Aussi y’a-t-il un survol qui nous a semblé plutôt rapide des « pistes de solutions ». Alors que c’est précisément cela, au vu de la pertinence de la problématique, qui fondait l’une des originalités de son travail. Mais cela eût sans doute imposé d’aborder des éléments plus politiques, ce que l’auteur ne voulait pas faire : c’est un choix nécessaire et justifié par l’objet de l’ouvrage et la qualité professionnelle de R.M.A. qui est un expert pas un leader politique. Ce choix aboutit cependant à des raccourcis dans le livre qui peuvent laisser le lecteur sur sa soif. Aborder plus avant les raisons de son désabusement vis-à-vis de l’ « ubuntu» et, de manière plus globale, vis-à-vis des autres CVR imposait de décrire le fonctionnement, pas toujours très ragoûtant, du système juridique international où le commun des mortels a souvent vu une justice à géométrie géographiquement variable, pour ainsi dire une justice de vainqueurs.
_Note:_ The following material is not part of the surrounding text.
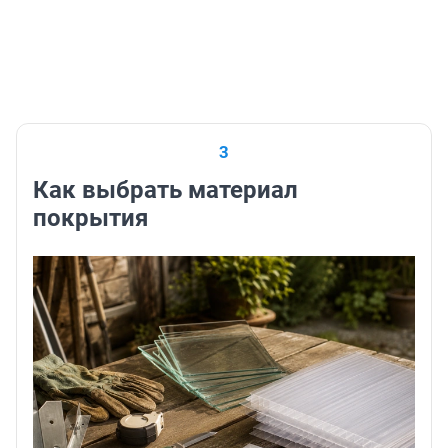
3
Как выбрать материал
покрытия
MBADZAMA AWONO, qui a une expérience certaine de l’horreur guerrière, au moins pour avoir été Legal Intern au TPIR-Arusha, sait de quoi il parle quand il aborde la question de la réconciliation. Sivis pacem para bellum (si tu veux la paix prépare la guerre) disait encore l’aphorisme latin. Monsieur Awono a, lui, choisi d’étudier le pardon, et de préparer la réconciliation, parce qu’il veut la paix. Le jeune internationaliste camerounais fait ainsi entrer, en filigrane, la réconciliation dans un débat national qui n’y est pas habitué. Car il est difficile de parler réconciliation à un peuple qui se croit en paix. Mais la paix n’est pas simplement celle que l’on a, elle est aussi celle que l’on espère conserver. On avait donc besoin, au Cameroun particulièrement, d’un livre qui nous dise comment sortir par le haut des impasses conflictuelles. Voici résumée en un livre fort la substantifique moelle de ce qu’il y a lieu de développer, pour atteindre à « la paix perpétuelle ».
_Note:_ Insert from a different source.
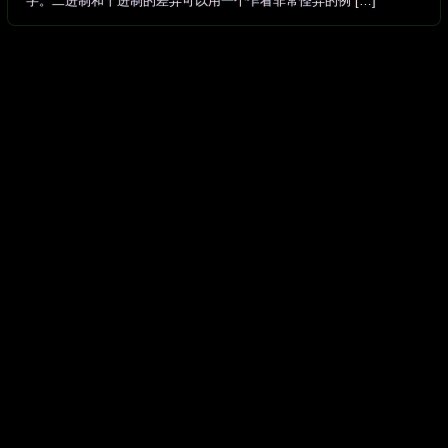
字。二进制和十进制的差异可以用一个乍看非常怪异的例 […]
Au total, ce livre qui ressortit à la littérature scientifique grand public est clair et intelligent. Il ne saurait que trop être conseillé aux leaders politiques. En exagérant un peu, on pourrait dire qu’il a été écrit d’un seul trait, parce que d’une part c’est d’un seul trait qu’il se lit et d’autre part parce qu’il s’appuie sur des faits historiques et des cas actuels pour tirer l’idée toute simple qu’il ne suffit pas d’une commission, quelle qu’elle soit, pour résorber le problème de la pauvreté, du chômage, de la maladie… Témoin, le malaise social sud-africain, après une CVR qui avait même été prévue dans la constitution.

En attendant la cérémonie de dédicace prévue à l’Hôtel Hilton de Yaoundé au mois de novembre, et la série de conférences annoncées, ce livre, que, en définitive, je recommande chaudement au public, est disponible dans les librairies en ligne (Amazon) ou dans le site de l’éditeur, où il peut être commandé.